**Recorded data**.
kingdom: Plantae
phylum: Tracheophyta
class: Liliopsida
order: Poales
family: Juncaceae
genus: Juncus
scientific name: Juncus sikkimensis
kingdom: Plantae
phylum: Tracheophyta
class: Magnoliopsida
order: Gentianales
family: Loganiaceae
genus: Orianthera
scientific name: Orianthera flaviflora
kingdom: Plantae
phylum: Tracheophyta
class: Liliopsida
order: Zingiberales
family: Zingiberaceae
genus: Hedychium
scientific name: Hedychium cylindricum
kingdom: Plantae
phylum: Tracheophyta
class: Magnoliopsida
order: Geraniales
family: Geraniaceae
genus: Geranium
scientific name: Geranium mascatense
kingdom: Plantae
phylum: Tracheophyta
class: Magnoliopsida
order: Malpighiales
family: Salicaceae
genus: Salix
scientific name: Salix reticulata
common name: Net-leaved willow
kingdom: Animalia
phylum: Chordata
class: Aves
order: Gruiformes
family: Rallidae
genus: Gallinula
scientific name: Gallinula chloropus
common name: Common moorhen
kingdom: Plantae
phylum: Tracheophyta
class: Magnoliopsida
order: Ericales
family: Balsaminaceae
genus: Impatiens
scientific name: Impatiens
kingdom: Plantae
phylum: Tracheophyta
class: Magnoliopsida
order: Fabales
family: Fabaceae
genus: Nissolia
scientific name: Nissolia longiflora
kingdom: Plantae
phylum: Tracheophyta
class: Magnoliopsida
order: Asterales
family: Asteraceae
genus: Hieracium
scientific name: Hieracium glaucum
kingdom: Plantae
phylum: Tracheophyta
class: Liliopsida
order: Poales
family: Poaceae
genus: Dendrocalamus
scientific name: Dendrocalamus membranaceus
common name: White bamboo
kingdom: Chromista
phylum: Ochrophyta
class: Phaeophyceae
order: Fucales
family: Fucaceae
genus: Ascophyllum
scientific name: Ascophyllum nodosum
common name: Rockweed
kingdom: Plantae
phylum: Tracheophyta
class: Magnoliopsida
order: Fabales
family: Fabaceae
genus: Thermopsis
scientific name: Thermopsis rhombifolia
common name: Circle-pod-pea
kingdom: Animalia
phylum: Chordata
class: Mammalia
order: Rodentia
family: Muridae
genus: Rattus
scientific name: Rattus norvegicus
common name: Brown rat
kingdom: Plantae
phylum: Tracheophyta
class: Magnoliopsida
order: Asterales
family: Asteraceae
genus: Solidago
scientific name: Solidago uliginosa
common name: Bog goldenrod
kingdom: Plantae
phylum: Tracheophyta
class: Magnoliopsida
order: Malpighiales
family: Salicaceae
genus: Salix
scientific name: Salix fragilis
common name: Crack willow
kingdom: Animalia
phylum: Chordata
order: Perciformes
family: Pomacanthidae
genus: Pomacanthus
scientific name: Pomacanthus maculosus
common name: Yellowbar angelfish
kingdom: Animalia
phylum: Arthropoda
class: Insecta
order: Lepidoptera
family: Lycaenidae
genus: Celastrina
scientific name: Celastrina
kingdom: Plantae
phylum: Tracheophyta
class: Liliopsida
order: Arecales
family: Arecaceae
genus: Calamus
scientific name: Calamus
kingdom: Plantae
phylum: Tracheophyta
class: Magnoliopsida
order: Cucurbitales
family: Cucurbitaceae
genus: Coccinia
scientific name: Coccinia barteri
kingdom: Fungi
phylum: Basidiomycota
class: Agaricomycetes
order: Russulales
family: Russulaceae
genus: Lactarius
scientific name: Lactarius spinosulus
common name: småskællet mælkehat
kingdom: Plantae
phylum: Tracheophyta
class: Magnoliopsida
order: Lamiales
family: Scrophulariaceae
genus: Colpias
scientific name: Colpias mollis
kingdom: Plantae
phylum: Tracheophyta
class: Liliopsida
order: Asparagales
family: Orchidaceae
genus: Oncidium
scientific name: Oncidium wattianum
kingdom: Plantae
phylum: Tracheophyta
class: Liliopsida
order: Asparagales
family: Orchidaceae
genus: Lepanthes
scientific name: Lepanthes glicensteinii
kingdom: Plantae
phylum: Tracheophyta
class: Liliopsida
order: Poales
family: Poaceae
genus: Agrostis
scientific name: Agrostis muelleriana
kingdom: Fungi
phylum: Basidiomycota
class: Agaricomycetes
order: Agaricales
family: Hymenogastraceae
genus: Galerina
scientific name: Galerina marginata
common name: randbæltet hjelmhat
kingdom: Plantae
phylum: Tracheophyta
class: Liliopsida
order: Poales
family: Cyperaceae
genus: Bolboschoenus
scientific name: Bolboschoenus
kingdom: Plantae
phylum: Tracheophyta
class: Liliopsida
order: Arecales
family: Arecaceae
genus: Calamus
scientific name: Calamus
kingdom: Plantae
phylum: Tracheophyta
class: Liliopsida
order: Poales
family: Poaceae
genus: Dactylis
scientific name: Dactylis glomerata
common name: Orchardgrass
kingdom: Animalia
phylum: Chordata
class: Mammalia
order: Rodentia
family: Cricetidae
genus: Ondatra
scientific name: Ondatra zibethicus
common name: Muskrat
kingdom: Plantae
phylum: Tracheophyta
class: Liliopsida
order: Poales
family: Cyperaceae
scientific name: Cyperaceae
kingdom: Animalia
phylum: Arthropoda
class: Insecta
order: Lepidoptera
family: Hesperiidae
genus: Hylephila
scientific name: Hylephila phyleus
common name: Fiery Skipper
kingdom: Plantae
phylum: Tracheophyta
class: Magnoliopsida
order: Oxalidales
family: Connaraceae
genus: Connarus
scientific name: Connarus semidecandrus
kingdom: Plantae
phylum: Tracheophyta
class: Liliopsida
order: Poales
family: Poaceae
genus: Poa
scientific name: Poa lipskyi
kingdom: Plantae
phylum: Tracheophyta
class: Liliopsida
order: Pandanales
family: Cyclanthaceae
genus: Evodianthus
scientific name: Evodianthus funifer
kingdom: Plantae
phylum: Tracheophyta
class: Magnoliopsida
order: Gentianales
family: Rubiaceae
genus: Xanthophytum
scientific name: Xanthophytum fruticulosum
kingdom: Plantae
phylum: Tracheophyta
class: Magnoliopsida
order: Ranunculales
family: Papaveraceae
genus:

**Set exercise**.
Update the records above by changing every "scientific name" to "species", and leave everything else as it is.

**Exercise response**.
kingdom: Plantae
phylum: Tracheophyta
class: Liliopsida
order: Poales
family: Juncaceae
genus: Juncus
species: Juncus sikkimensis
kingdom: Plantae
phylum: Tracheophyta
class: Magnoliopsida
order: Gentianales
family: Loganiaceae
genus: Orianthera
species: Orianthera flaviflora
kingdom: Plantae
phylum: Tracheophyta
class: Liliopsida
order: Zingiberales
family: Zingiberaceae
genus: Hedychium
species: Hedychium cylindricum
kingdom: Plantae
phylum: Tracheophyta
class: Magnoliopsida
order: Geraniales
family: Geraniaceae
genus: Geranium
species: Geranium mascatense
kingdom: Plantae
phylum: Tracheophyta
class: Magnoliopsida
order: Malpighiales
family: Salicaceae
genus: Salix
species: Salix reticulata
common name: Net-leaved willow
kingdom: Animalia
phylum: Chordata
class: Aves
order: Gruiformes
family: Rallidae
genus: Gallinula
species: Gallinula chloropus
common name: Common moorhen
kingdom: Plantae
phylum: Tracheophyta
class: Magnoliopsida
order: Ericales
family: Balsaminaceae
genus: Impatiens
species: Impatiens
kingdom: Plantae
phylum: Tracheophyta
class: Magnoliopsida
order: Fabales
family: Fabaceae
genus: Nissolia
species: Nissolia longiflora
kingdom: Plantae
phylum: Tracheophyta
class: Magnoliopsida
order: Asterales
family: Asteraceae
genus: Hieracium
species: Hieracium glaucum
kingdom: Plantae
phylum: Tracheophyta
class: Liliopsida
order: Poales
family: Poaceae
genus: Dendrocalamus
species: Dendrocalamus membranaceus
common name: White bamboo
kingdom: Chromista
phylum: Ochrophyta
class: Phaeophyceae
order: Fucales
family: Fucaceae
genus: Ascophyllum
species: Ascophyllum nodosum
common name: Rockweed
kingdom: Plantae
phylum: Tracheophyta
class: Magnoliopsida
order: Fabales
family: Fabaceae
genus: Thermopsis
species: Thermopsis rhombifolia
common name: Circle-pod-pea
kingdom: Animalia
phylum: Chordata
class: Mammalia
order: Rodentia
family: Muridae
genus: Rattus
species: Rattus norvegicus
common name: Brown rat
kingdom: Plantae
phylum: Tracheophyta
class: Magnoliopsida
order: Asterales
family: Asteraceae
genus: Solidago
species: Solidago uliginosa
common name: Bog goldenrod
kingdom: Plantae
phylum: Tracheophyta
class: Magnoliopsida
order: Malpighiales
family: Salicaceae
genus: Salix
species: Salix fragilis
common name: Crack willow
kingdom: Animalia
phylum: Chordata
order: Perciformes
family: Pomacanthidae
genus: Pomacanthus
species: Pomacanthus maculosus
common name: Yellowbar angelfish
kingdom: Animalia
phylum: Arthropoda
class: Insecta
order: Lepidoptera
family: Lycaenidae
genus: Celastrina
species: Celastrina
kingdom: Plantae
phylum: Tracheophyta
class: Liliopsida
order: Arecales
family: Arecaceae
genus: Calamus
species: Calamus
kingdom: Plantae
phylum: Tracheophyta
class: Magnoliopsida
order: Cucurbitales
family: Cucurbitaceae
genus: Coccinia
species: Coccinia barteri
kingdom: Fungi
phylum: Basidiomycota
class: Agaricomycetes
order: Russulales
family: Russulaceae
genus: Lactarius
species: Lactarius spinosulus
common name: småskællet mælkehat
kingdom: Plantae
phylum: Tracheophyta
class: Magnoliopsida
order: Lamiales
family: Scrophulariaceae
genus: Colpias
species: Colpias mollis
kingdom: Plantae
phylum: Tracheophyta
class: Liliopsida
order: Asparagales
family: Orchidaceae
genus: Oncidium
species: Oncidium wattianum
kingdom: Plantae
phylum: Tracheophyta
class: Liliopsida
order: Asparagales
family: Orchidaceae
genus: Lepanthes
species: Lepanthes glicensteinii
kingdom: Plantae
phylum: Tracheophyta
class: Liliopsida
order: Poales
family: Poaceae
genus: Agrostis
species: Agrostis muelleriana
kingdom: Fungi
phylum: Basidiomycota
class: Agaricomycetes
order: Agaricales
family: Hymenogastraceae
genus: Galerina
species: Galerina marginata
common name: randbæltet hjelmhat
kingdom: Plantae
phylum: Tracheophyta
class: Liliopsida
order: Poales
family: Cyperaceae
genus: Bolboschoenus
species: Bolboschoenus
kingdom: Plantae
phylum: Tracheophyta
class: Liliopsida
order: Arecales
family: Arecaceae
genus: Calamus
species: Calamus
kingdom: Plantae
phylum: Tracheophyta
class: Liliopsida
order: Poales
family: Poaceae
genus: Dactylis
species: Dactylis glomerata
common name: Orchardgrass
kingdom: Animalia
phylum: Chordata
class: Mammalia
order: Rodentia
family: Cricetidae
genus: Ondatra
species: Ondatra zibethicus
common name: Muskrat
kingdom: Plantae
phylum: Tracheophyta
class: Liliopsida
order: Poales
family: Cyperaceae
species: Cyperaceae
kingdom: Animalia
phylum: Arthropoda
class: Insecta
order: Lepidoptera
family: Hesperiidae
genus: Hylephila
species: Hylephila phyleus
common name: Fiery Skipper
kingdom: Plantae
phylum: Tracheophyta
class: Magnoliopsida
order: Oxalidales
family: Connaraceae
genus: Connarus
species: Connarus semidecandrus
kingdom: Plantae
phylum: Tracheophyta
class: Liliopsida
order: Poales
family: Poaceae
genus: Poa
species: Poa lipskyi
kingdom: Plantae
phylum: Tracheophyta
class: Liliopsida
order: Pandanales
family: Cyclanthaceae
genus: Evodianthus
species: Evodianthus funifer
kingdom: Plantae
phylum: Tracheophyta
class: Magnoliopsida
order: Gentianales
family: Rubiaceae
genus: Xanthophytum
species: Xanthophytum fruticulosum
kingdom: Plantae
phylum: Tracheophyta
class: Magnoliopsida
order: Ranunculales
family: Papaveraceae
genus:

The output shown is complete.